•‘Mama Bakassi’ set to celebrate her 70th birthday in grand style
While many top society women are spending fortunes to keep young, fit and stylish, Sen Ita-Giwa seems to hoard them in the coffers of her genes. Mama Bakasi, as she is fondly called, will soon celebrate her 70th birthday, but everything about her positively negates what a septuagenarian should look like.
Sen Ita Giwa has carved a niche for herself in a chauvinistic patriarchal political landscape. She didn’t see her being a woman as stumbling hurdles; in fact, she scaled them with the style of an athlete. Her life is full of many lessons that ladies of nowadays can learn from.
In a world where many young ladies are running after men and sugar daddies for money, where the belief that giving what you have to get what you want has become a popular motto, and where many ladies have turned themselves to corporate harlots for survival, a subtle look into how Sen Ita-Giwa made it to the top of her professional and political career might give a change of perspective.
Senator Florence Ita-Giwa was born on 19 February 1946 in Atabong, Bakassi LGA, Cross River State, and attended the Kilburn Polytechnic in London, United Kingdom. She became a nurse, then a representative for the Beecham pharmaceutical company, and then moved to Standall Pharmaceutical where she represented Lagos State. She married Dele Giwa, the founding editor of Newswatch magazine. They were married for only ten months, after which Dele Giwa married Olufunmi Olaniyan, who was married to him until his death in 1986.

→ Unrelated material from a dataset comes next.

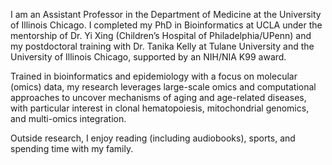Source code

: I am an Assistant Professor in the Department of Medicine at the University of Illinois Chicago. I completed my PhD in Bioinformatics at UCLA under the mentorship of Dr. Yi Xing (Children’s Hospital of Philadelphia/UPenn) and my postdoctoral training with Dr. Tanika Kelly at Tulane University and the University of Illinois Chicago, supported by an NIH/NIA K99 award.

Trained in bioinformatics and epidemiology with a focus on molecular (omics) data, my research leverages large-scale omics and computational approaches to uncover mechanisms of aging and age-related diseases, with particular interest in clonal hematopoiesis, mitochondrial genomics, and multi-omics integration.

Outside research, I enjoy reading (including audiobooks), sports, and spending time with my family.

Sen Ita-Giwa joined politics and emerged as NRC chairman for Delta State. Thereafter, she was elected a member of the federal House of Representatives 1992-93, and was a member of the committee on devolution of power constituent assembly 1994-95.She became involved in Bakassi affairs, and earned the nickname “Mama Bakassi”. Ita-Giwa was elected Senator for the Cross River South constituency in April 1999 and was appointed to committees on Rules and Procedures, Environment, Foreign Affairs, Women, Niger Delta and Drug & Narcotics. After leaving the senate in 2003, she joined the People’s Democratic Party PDP, and became President Olusegun Obasanjo’s Special Adviser on National Assembly Matters.